When Darius, son of Hystaspes became king of the Persians, he decided to see what traditions his subjects held. The king who had come before him, the storyteller said, had not respected his subjects’ traditions, and they hated him for that. Now King Darius summoned into his presence a group of Greeks, and then some men of the Callatiae, a tribe from India. First Darius asked the Greeks, “How much money would you accept in order to eat the dead bodies of your fathers?” You see, the Greeks traditionally bury their dead and perform funeral rites for them. For great men, they give speeches and hold funeral games. So of course the Greeks were disgusted, and said they would not do this for all the money in the world.

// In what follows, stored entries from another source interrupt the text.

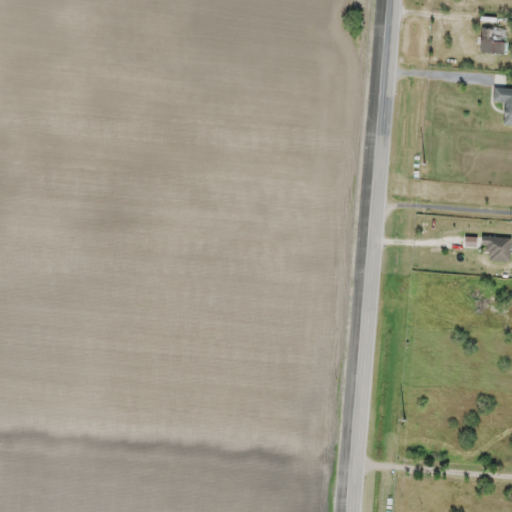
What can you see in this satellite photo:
building: (493, 42)
building: (505, 100)
road: (446, 184)
road: (445, 202)
building: (499, 248)
road: (374, 256)
road: (435, 444)
road: (435, 464)
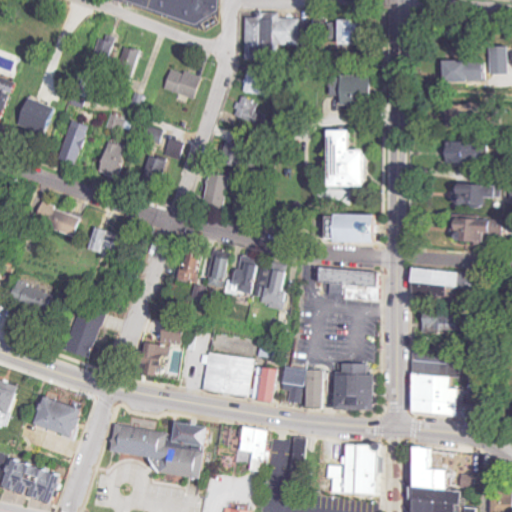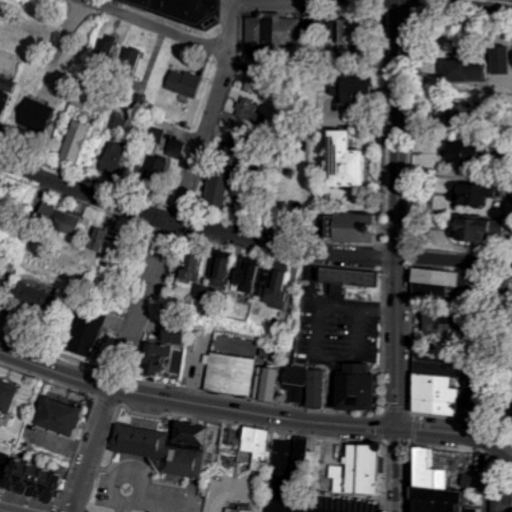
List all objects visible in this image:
road: (463, 5)
parking lot: (180, 10)
road: (153, 28)
building: (348, 30)
building: (360, 33)
building: (274, 37)
building: (110, 53)
building: (505, 61)
building: (474, 72)
building: (189, 83)
building: (262, 84)
building: (352, 88)
building: (356, 88)
building: (11, 97)
building: (253, 110)
building: (49, 112)
building: (469, 113)
building: (85, 138)
building: (175, 145)
building: (476, 150)
building: (122, 158)
building: (354, 159)
building: (340, 160)
building: (165, 162)
building: (224, 188)
building: (480, 191)
road: (393, 212)
building: (76, 220)
road: (192, 226)
building: (366, 226)
building: (479, 226)
building: (347, 227)
building: (117, 239)
road: (156, 255)
road: (452, 260)
building: (187, 265)
building: (199, 267)
building: (216, 267)
building: (227, 268)
building: (241, 274)
building: (254, 277)
building: (442, 277)
building: (452, 277)
building: (348, 282)
building: (270, 283)
building: (358, 283)
building: (281, 286)
building: (428, 288)
building: (207, 290)
building: (196, 291)
building: (38, 296)
road: (375, 311)
road: (316, 317)
building: (441, 320)
building: (279, 321)
building: (450, 322)
parking lot: (333, 326)
building: (169, 330)
building: (91, 331)
building: (179, 332)
building: (432, 354)
building: (150, 356)
building: (162, 356)
building: (432, 367)
building: (225, 372)
building: (232, 374)
building: (255, 381)
building: (292, 382)
building: (265, 383)
building: (270, 383)
building: (442, 384)
building: (311, 385)
building: (351, 386)
building: (363, 387)
building: (430, 387)
building: (312, 388)
building: (12, 397)
road: (193, 402)
building: (441, 406)
building: (66, 415)
building: (8, 418)
building: (511, 420)
road: (445, 430)
building: (252, 444)
building: (162, 446)
building: (172, 446)
road: (504, 446)
building: (259, 447)
road: (504, 450)
building: (295, 455)
building: (304, 457)
building: (1, 458)
road: (275, 465)
building: (361, 468)
road: (391, 469)
building: (332, 470)
building: (366, 470)
building: (423, 470)
building: (29, 479)
building: (42, 479)
building: (464, 480)
building: (473, 481)
road: (109, 482)
building: (440, 486)
parking lot: (227, 489)
parking lot: (296, 489)
parking lot: (139, 491)
building: (433, 494)
building: (499, 500)
road: (165, 501)
building: (504, 502)
road: (377, 504)
road: (118, 506)
building: (433, 506)
road: (14, 509)
building: (233, 510)
building: (243, 510)
road: (0, 511)
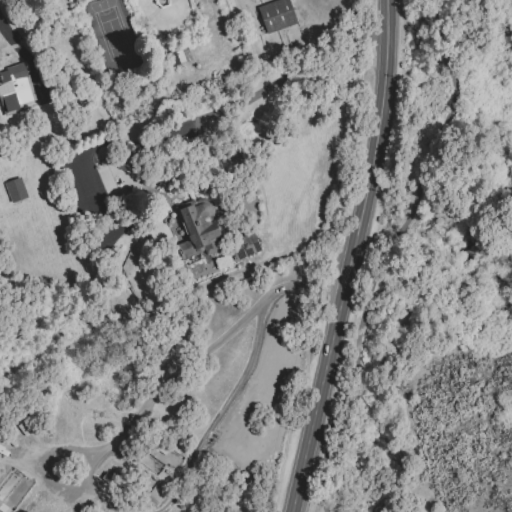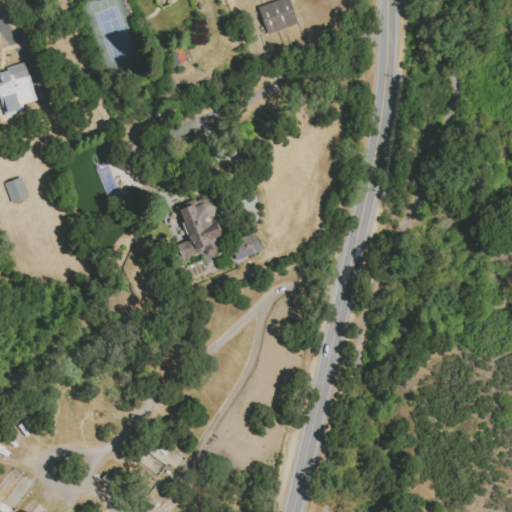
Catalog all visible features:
building: (276, 15)
road: (5, 34)
building: (14, 89)
road: (250, 99)
building: (129, 158)
building: (15, 190)
building: (209, 239)
road: (390, 254)
road: (351, 257)
crop: (456, 385)
road: (86, 470)
building: (224, 474)
building: (111, 478)
building: (151, 505)
building: (3, 508)
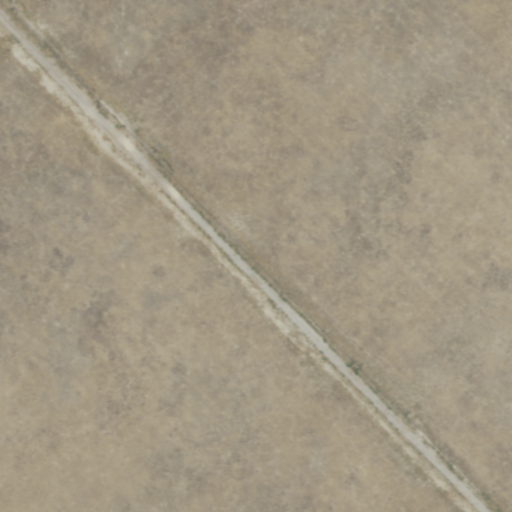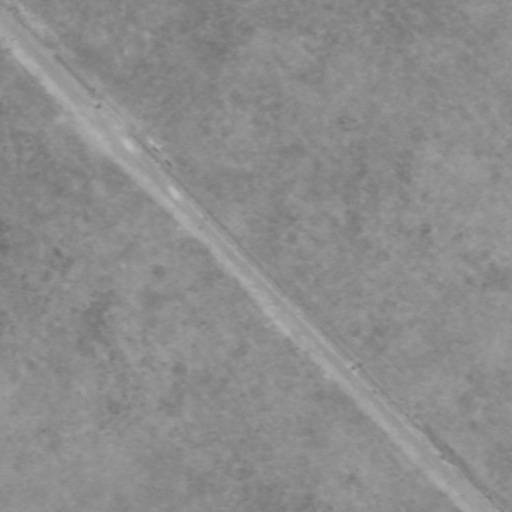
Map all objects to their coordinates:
road: (239, 269)
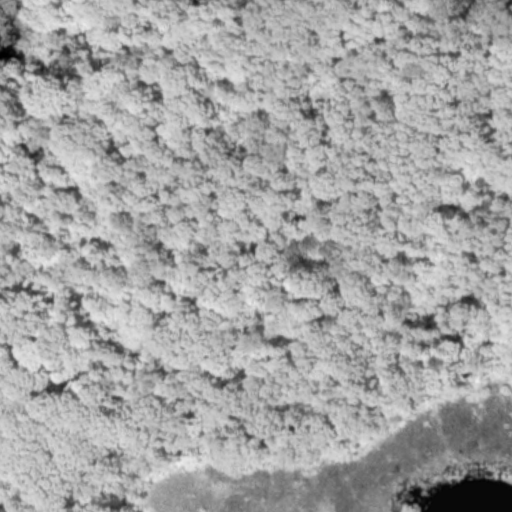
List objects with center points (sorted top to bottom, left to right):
park: (256, 256)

Next Darius turned to the Callatiae, and asked them, “How much money would you accept in order to burn the dead bodies of your fathers?” Now the Callatiae do in fact eat the bodies of their parents, and were disgusted, like the Greeks, at what Darius had asked them. “Not for all the money in the world!” they cried.
And what is so special about this story? I for my part doubt that it ever took place. But what I do know now is that tradition is powerful, perhaps even more powerful than the Great King of Persia. A great king who rules the entire world may ask a man to do something, even force him to do it. But even then he can dare to refuse. Tradition, though it is different from people to people, tells men what to do and what not to do. It seems that all men are ruled by something greater than fear of the king. And that’s no small encouragement for little men like you and me, eh?